= TURGAY KOZAN=
"GÖNÜL DAĞI YAĞMUR YAĞMUR
BORAN OLUNCA,
"AKAR CAN ÖZÜMDEN YAZILAR
SEL GİBİ GİBİ... (1.BÖLÜM)
Selâm; yine yeniden yine "Nev-Nar'da" yine sizlerleyim. Bu hafta "Nar" tarihçesine bi gıdım ara virdim. Nar'dan sizden birini yani içinizden birini sizlere aanadıp yazıvirim didim...
Bendeniz; insanların hayatını ve sülale özgeçmişlerini yazarken hep Nevşeer'imin mozaik taşları dirim. Nevşeer'in en zengini Hacı Nuri ağamdan, garip çoban Veliaama, Milletvekili Ali Babaoğlu'ndan, Boyacı Baki'ye, Mavzer Dudundan, Çanakkale Gazimiz Sadık Ataer'e çok kişinin hayatına dokunup, aanadıp yazıvirdim.
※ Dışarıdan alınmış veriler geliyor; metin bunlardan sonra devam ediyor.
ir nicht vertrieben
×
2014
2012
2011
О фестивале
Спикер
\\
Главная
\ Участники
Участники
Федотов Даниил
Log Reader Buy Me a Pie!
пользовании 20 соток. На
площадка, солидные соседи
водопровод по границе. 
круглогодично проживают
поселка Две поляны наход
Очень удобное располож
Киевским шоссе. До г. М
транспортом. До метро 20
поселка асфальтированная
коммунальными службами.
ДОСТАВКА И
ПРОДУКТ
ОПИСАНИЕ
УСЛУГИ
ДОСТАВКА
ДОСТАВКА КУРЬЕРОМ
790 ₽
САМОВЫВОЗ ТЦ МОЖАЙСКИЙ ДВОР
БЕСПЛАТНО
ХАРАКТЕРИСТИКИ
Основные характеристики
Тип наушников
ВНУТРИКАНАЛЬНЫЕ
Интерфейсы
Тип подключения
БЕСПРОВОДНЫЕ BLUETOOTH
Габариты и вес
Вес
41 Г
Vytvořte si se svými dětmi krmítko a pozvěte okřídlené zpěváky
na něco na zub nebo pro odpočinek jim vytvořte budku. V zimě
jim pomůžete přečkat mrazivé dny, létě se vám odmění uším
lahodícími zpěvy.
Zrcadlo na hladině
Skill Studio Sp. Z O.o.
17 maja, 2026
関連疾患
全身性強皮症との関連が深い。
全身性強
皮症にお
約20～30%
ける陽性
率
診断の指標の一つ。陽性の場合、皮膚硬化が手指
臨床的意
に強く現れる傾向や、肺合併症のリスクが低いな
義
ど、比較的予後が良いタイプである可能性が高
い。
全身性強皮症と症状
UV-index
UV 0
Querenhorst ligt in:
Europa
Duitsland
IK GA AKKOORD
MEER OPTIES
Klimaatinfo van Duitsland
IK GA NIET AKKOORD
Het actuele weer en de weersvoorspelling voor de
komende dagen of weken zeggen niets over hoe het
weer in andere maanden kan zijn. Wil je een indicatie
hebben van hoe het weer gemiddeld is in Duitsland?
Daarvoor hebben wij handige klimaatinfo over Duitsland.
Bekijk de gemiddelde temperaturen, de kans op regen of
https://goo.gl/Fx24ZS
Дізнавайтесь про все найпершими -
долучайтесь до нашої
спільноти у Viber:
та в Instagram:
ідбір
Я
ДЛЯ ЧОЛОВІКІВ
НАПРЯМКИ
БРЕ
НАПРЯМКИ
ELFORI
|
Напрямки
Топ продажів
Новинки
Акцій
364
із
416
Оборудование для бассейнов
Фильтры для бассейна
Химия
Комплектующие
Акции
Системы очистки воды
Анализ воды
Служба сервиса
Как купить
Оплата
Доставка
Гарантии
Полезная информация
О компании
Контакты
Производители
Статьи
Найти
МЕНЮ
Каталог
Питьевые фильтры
Mozaik taşları nedir bilirmisiniz; minik minik ve rengarenk olur. Ince sıva üzerine tek tek dizilir ve muhteşem bir görüntüsü olur.
Şincide Nar'ın ilk mozaik taşını; Ozanını, Renkli kişiliği, Sazı, Sözü, Özü, Efendiliği ve Mangal gibi yüreğiyle "TURGAY KOZAN"ı yazıyorum.
Şinci herzaman yaptığım gibi yine elimde kaadım, galemim, vardım yaradanımın gapısına, destur didim, diz gırdım, boyun büktüm. Rabbimin Kudretinden sual olunmaz didim, bahalım Rab ne der, dil ne söyler, galem ne yazar...
"Besmele ile çıktık bi yola,
"Hayr ola, hayr beri gele inş...
"Turgay Kozan" didim başlığı ise Neşet Babanın çoh sevdiğim bir türküsünden aldım.
Neşet Baba; Büyük üstad, Bozkırın tezenesi, Turgay beyin deyimiyle bir ekol, bir okul.
Gırşeer'in Neşet Babası varsa bizim Nar gasabamızında kendini yetiştirmiş Ozanımız var. Bestesiyle, Güftesiyle, Sazıyla, Sözüyle, Mahalli sanatçımız, "Turgay Kozan" diyeyim ve söze gireyim.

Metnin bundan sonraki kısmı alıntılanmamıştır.